Synkroniciti is overjoyed to welcome back writer and poet Kathy McVittie with a coming of age memoir, “…never had it so good,” about growing up after WW II in the UK. The title refers to a quote from Prime Minister Harold MacMillan’s 1957 speech celebrating the success of the post-war economy and exhorting the populace to industry. There are so many experiences in any childhood that are accepted without being explained, many of them perfectly ordinary yet tender with regret or discomfort, especially for those who are dutiful and anxious children. With the War behind and the dissolution of Empire, no longer sustainable materially or as a concept, underway, this anxiety was formative for much of the post-War generation. Kathy weaves it into an entertaining and yet thoughtful piece that hints at larger societal changes underlying children’s games and parties. Like play, her writing is whimsical and yet serious underneath. What ever happened to those playmates? How does possibility become reality and what do we lose and gain in the process? Kathy’s writing is both compassionate and humorous, with a disarming vulnerability that draws us into her confidence.

Experience Kathy’s delightful essay in the newest issue of Synkroniciti, “Curiosity,” now available for purchase and digital download here: https://synkroniciti.com/the-magazine/purchase-individual-issues/.

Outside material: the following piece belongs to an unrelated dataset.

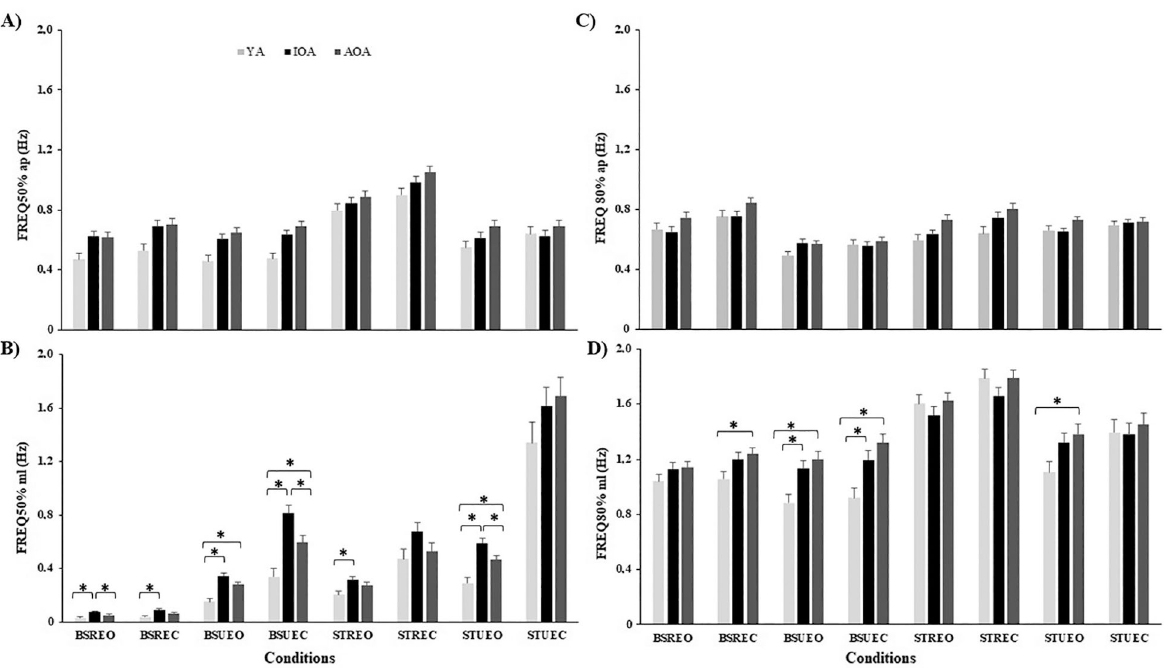
Figure 2 - Mean and standard deviation of the FREQ50_AP (A), FREQ50_ML (B), FREQ80_AP (C), and FREQ80_ML (D) variables for the YA, AOA, and IOA groups under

Kathy Labrum McVittie is a biologist, life-writing companion and dancer, who was born in Chester, UK. She has lived in eastern England and northern Scotland. Kathy has published essays and poetry with Synkroniciti. She writes her way whole at writingpresence.com, where she states “This body loves to dance (conscious movement practice), in a community space surrounded by wild and caring friends. Or, more recently in lockdown, solitary in the kitchen or sitting room, sending and receiving appreciation in a wireless network of kindfulness. And whether it’s warm or chilly, I love to move upon the young bright turf, and to meld into the misty subtleties of rag-rug landscapes, up here at 58 degrees north, where some of the rocks are young and some are very, very old.”